Mumbai, Aug. 30: ICICI Bank today revised its prime lending rate (PLR), reducing its short-term PLR by more than 100 basis points.
ICICI Bank’s latest move is expected to fuel a bout of fresh cuts by other banks. The banking system is awash with funds and today’s announcement by ICICI Bank is an indication that it has set its sights on chasing borrowers by offering attractive rates.
The revision in PLR will take effect from September 1. ICICI Bank has reduced the short-term prime rate for advances up to one year maturity by 1 per cent to 11.5 per cent while the medium term prime rate for advances of one to three years’ maturity has been reduced by 50 basis points to 12 per cent.
ICICI Bank’s long-term prime rate for advances beyond three years maturity has been fixed at 12.5 per cent.
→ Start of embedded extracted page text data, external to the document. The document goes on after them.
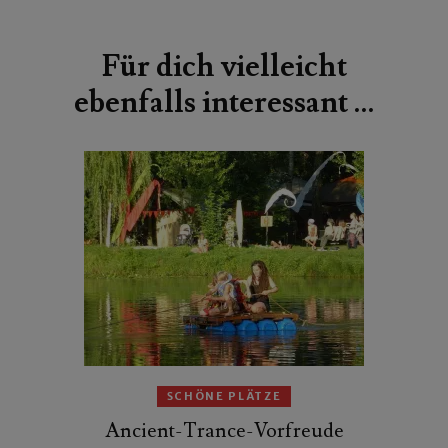
Beitragsnavigation
Für dich vielleicht
ebenfalls interessant …
SCHÖNE PLÄTZE
Ancient-Trance-Vorfreude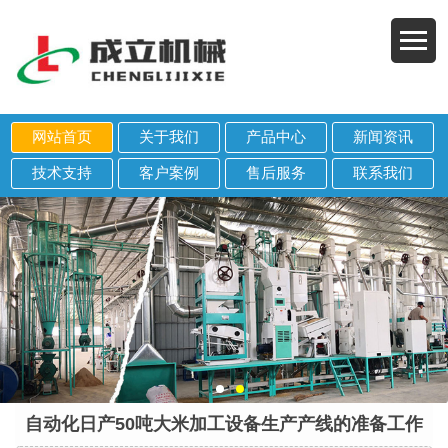
网站首页
关于我们
产品中心
新闻资讯
技术支持
客户案例
售后服务
联系我们
自动化日产50吨大米加工设备生产产线的准备工作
For cash credit facility, the bank has reduced its prime rate by 0.50 per cent to 13 per cent.
ICICI Bank’s cut in PLR comes at a time when yields on government securities are once again heading towards all-time lows.
Market circles say that corporate bond yields were traded at historic lows on Thursday, with the aluminium major Hindalco’s five year bond trading at a low of 7.47 per cent.
Banks will be forced to take a new look at the interest rates as the recent tendency of corporates to tap the bond markets rather than borrow from banks.